EXERCISE DIRECTIONS. Could you transcribe all of the data exactly and skip any pictures?

**** DATA EXCERPT

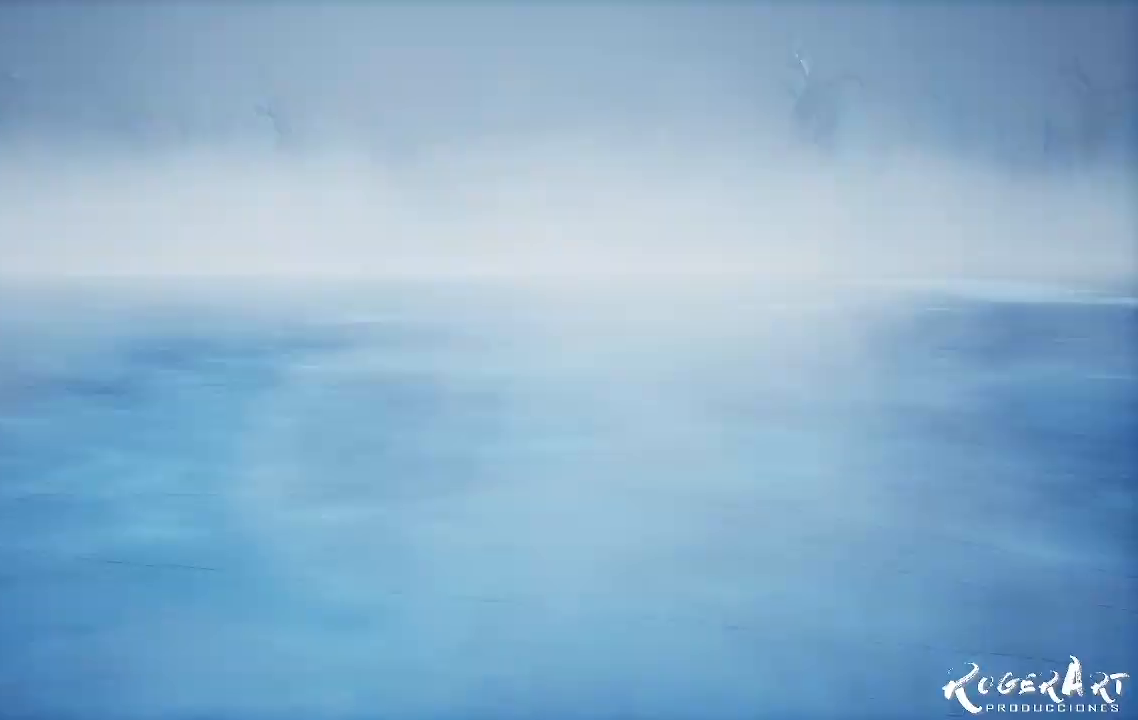
{"buttons": [], "left_stick": "center", "right_stick": "left", "events": [[367, "right_stick", "left"]]}
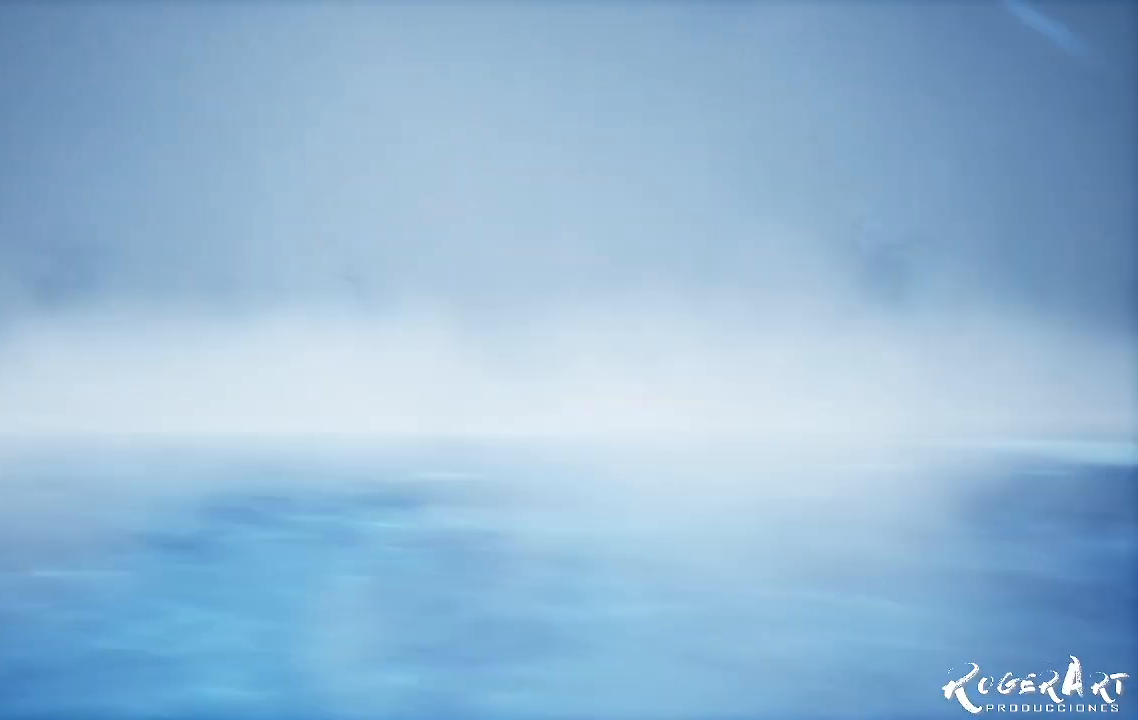
{"buttons": [], "left_stick": "center", "right_stick": "center", "events": [[400, "right_stick", "center"]]}
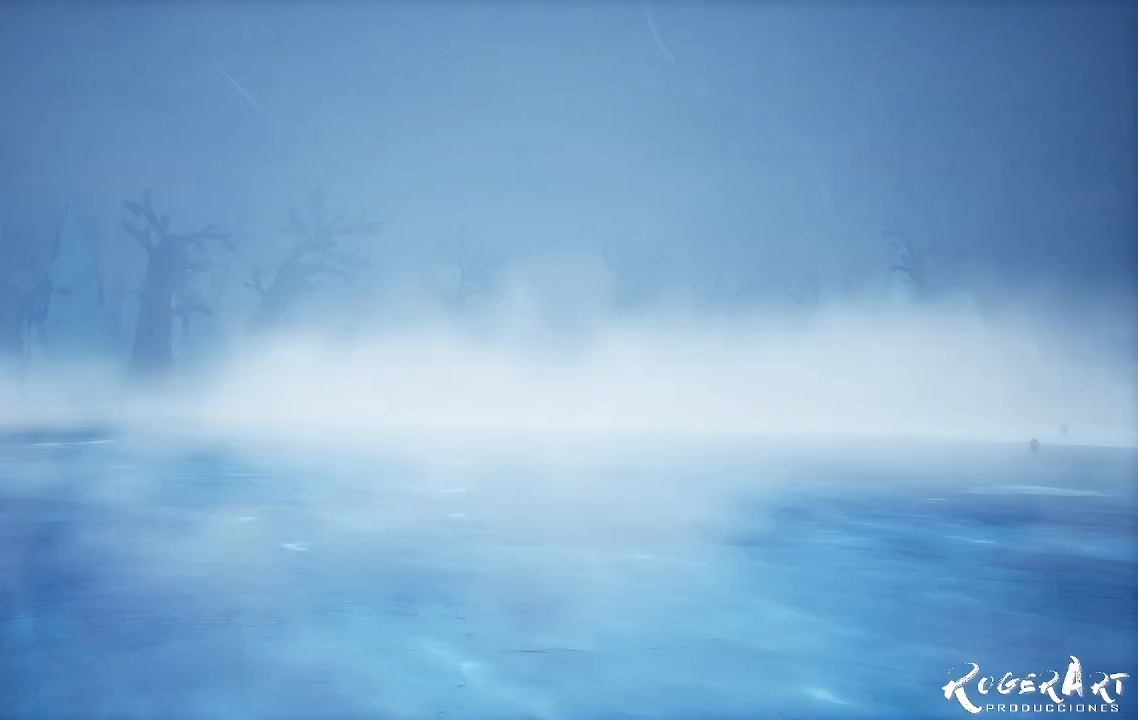
{"buttons": [], "left_stick": "center", "right_stick": "center", "events": []}
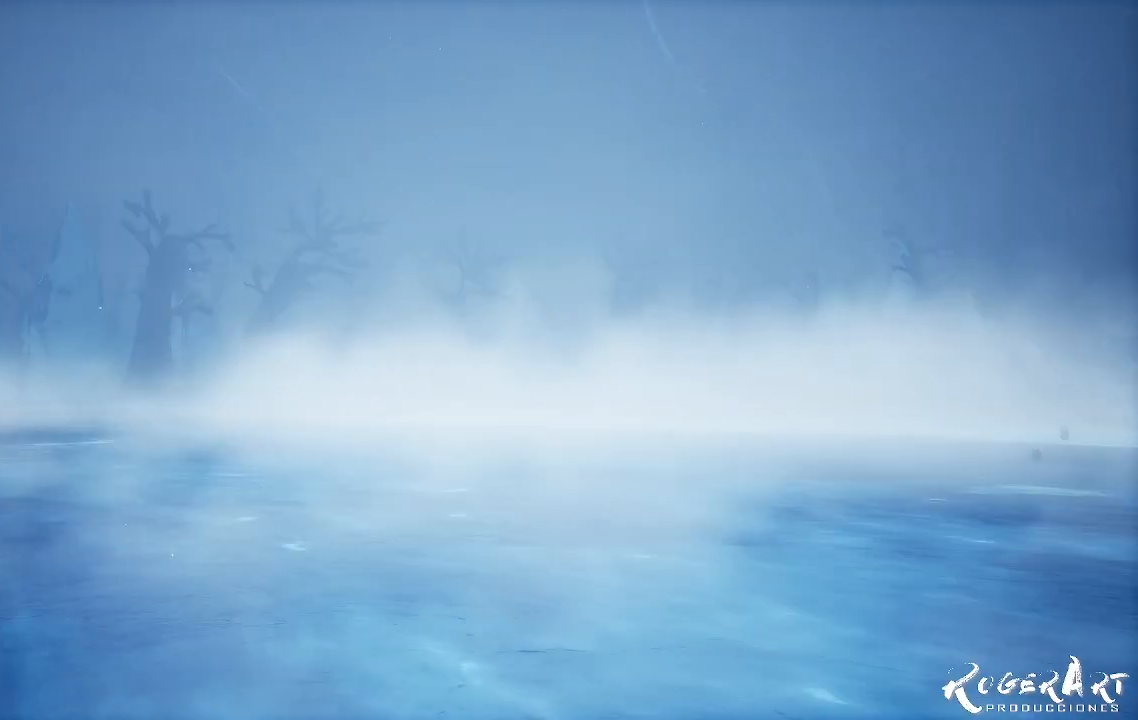
{"buttons": [], "left_stick": "center", "right_stick": "center", "events": []}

********

SOLUTION TO THIS EXERCISE.
{"buttons": [], "left_stick": "center", "right_stick": "left", "events": [[367, "right_stick", "left"]]}
{"buttons": [], "left_stick": "center", "right_stick": "center", "events": [[400, "right_stick", "center"]]}
{"buttons": [], "left_stick": "center", "right_stick": "center", "events": []}
{"buttons": [], "left_stick": "center", "right_stick": "center", "events": []}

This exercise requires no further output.